La liquidation judiciaire de Brandt, prononcée cette semaine par le tribunal des activités économiques de Nanterre, ne signe pas seulement la disparition du dernier grand fabricant de gros électroménager en France. Elle acte la fin brutale d’un projet industriel transméditerranéen qui, il y a dix ans, incarnait une promesse rare : celle d’un capital africain capable de sauver, moderniser et projeter un fleuron historique de l’industrie européenne. Avec Brandt, ce sont des marques centenaires, un savoir-faire et des centaines d’emplois qui s’éteignent, dans un silence chargé de désillusion.

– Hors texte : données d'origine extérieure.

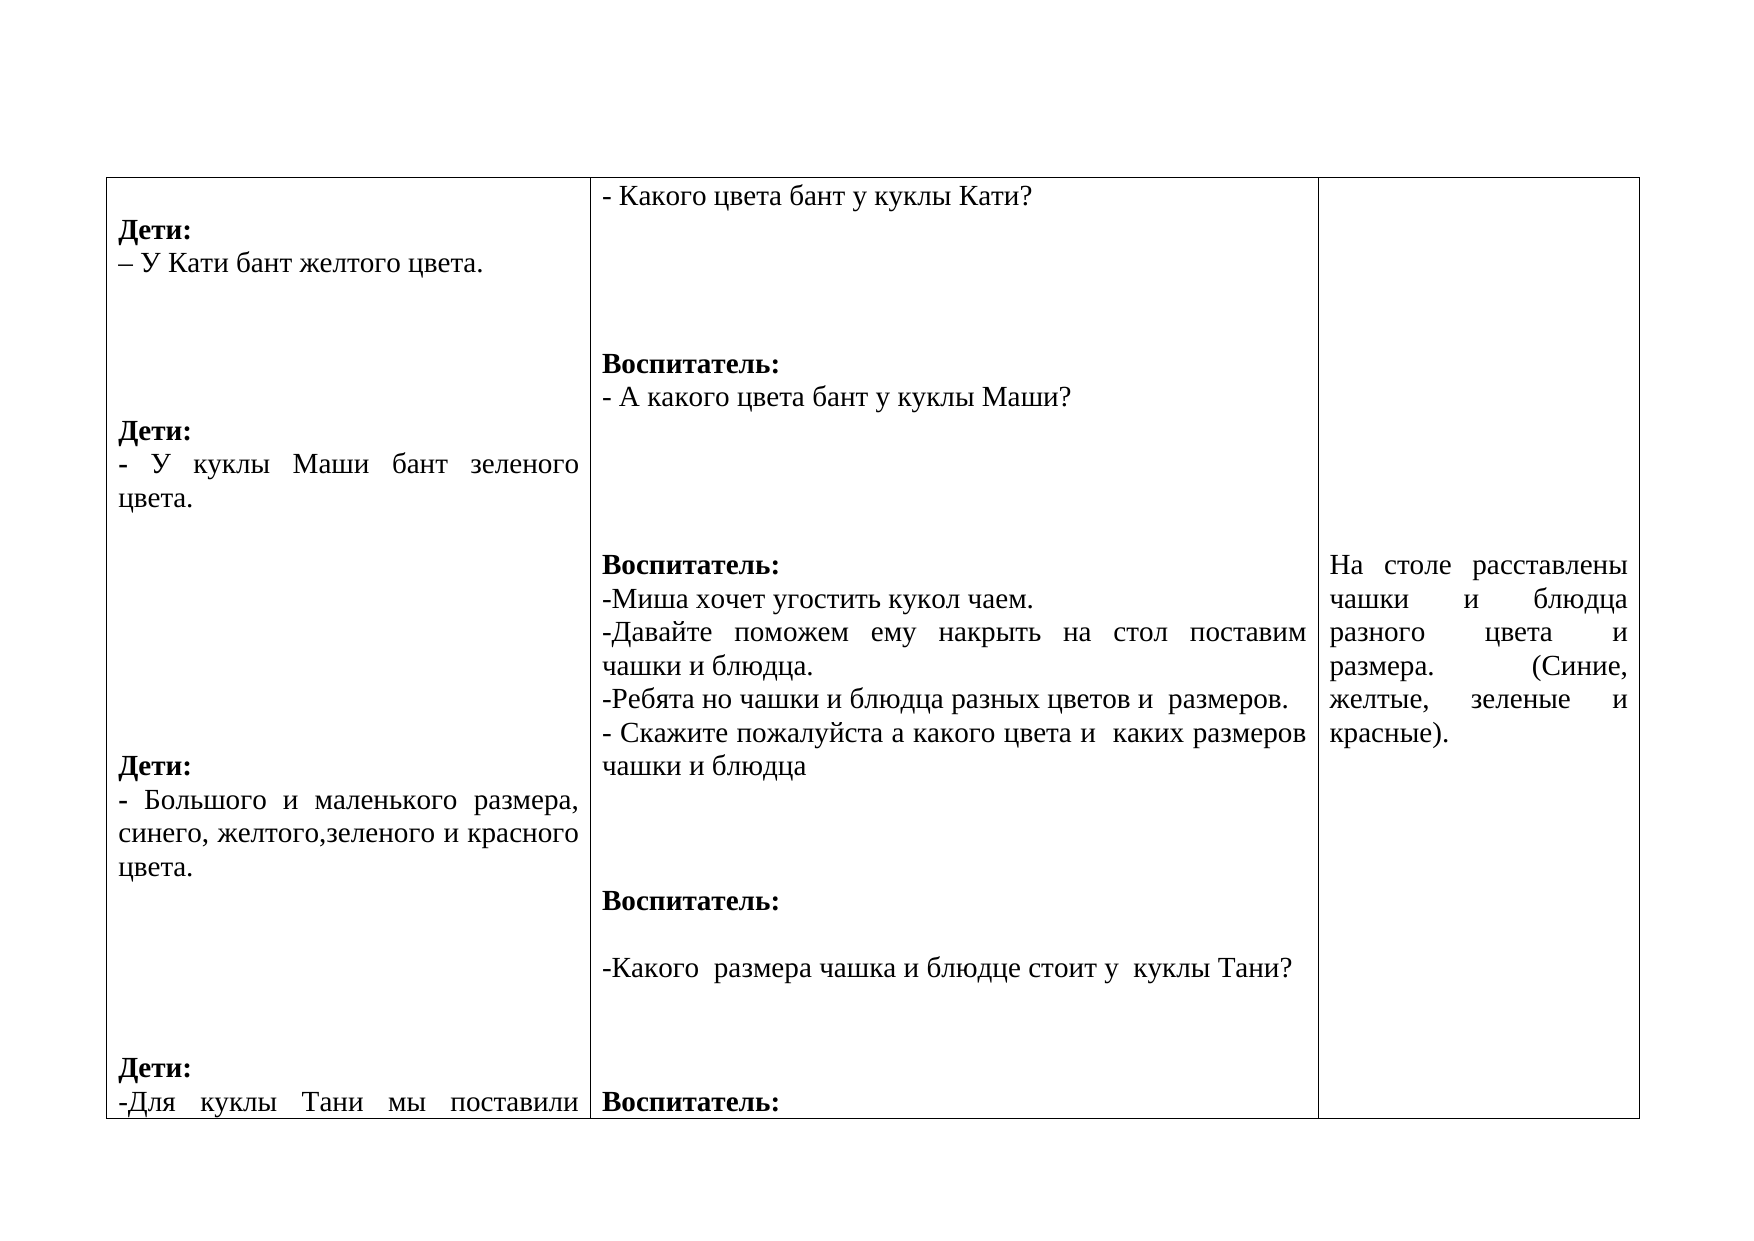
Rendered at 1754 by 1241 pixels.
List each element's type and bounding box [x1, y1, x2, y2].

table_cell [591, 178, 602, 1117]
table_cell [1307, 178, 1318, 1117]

Lorsque le groupe algérien Cevital rachète Brandt en 2014, l’opération est perçue comme un tournant historique. Pour la première fois, un groupe privé algérien investit massivement en France, injecte des centaines de millions d’euros et prend le contrôle de marques emblématiques comme Brandt, De Dietrich, Sauter ou Vedette. À travers Issad Rebrab, c’est un « rêve algérien » qui prend forme : celui d’un capital industriel sud-méditerranéen capable de créer de la valeur, de préserver l’emploi et de s’imposer dans la compétition mondiale.
Dix ans plus tard, ce rêve s’est fracassé contre une réalité politique brutale. Si Brandt a souffert de la concurrence internationale et d’un marché européen sous tension, l’effondrement du groupe ne peut être dissocié de la déstabilisation profonde de Cevital depuis 2022. La mise à l’écart violente d’Issad Rebrab, marginalisé puis neutralisé politiquement par le pouvoir algérien, a affaibli le groupe dans son ensemble, provoquant une chute massive de son chiffre d’affaires et paralysant sa capacité d’investissement, de décision et de projection internationale.
L’affaire Brandt révèle ainsi une mécanique bien plus large : celle d’un pouvoir algérien incapable de tolérer l’autonomie économique, la réussite entrepreneuriale et l’émergence de champions industriels indépendants. En s’acharnant contre l’un de ses rares capitaines d’industrie de dimension internationale, le régime a détruit de la valeur bien au-delà de ses frontières, sacrifiant emplois, crédibilité et influence économique. L’échec de Brandt n’est pas seulement celui d’une entreprise, mais celui d’un écosystème politique qui transforme toute ambition en risque systémique.
Au final, la chute de Brandt agit comme un révélateur cruel. Elle montre que le pouvoir algérien ne sait faire qu’une chose : mobiliser une énergie considérable pour casser tout progrès, qu’il s’exprime chez ses voisins, en Europe, ou au sein même de son propre pays. Là où certains États cherchent à protéger, accompagner et amplifier leurs champions économiques, Alger s’illustre par une logique inverse : celle de la destruction méthodique de toute réussite qui échappe à son contrôle. Brandt n’est pas seulement une faillite industrielle ; c’est le symbole d’un gâchis politique et économique aux conséquences durables.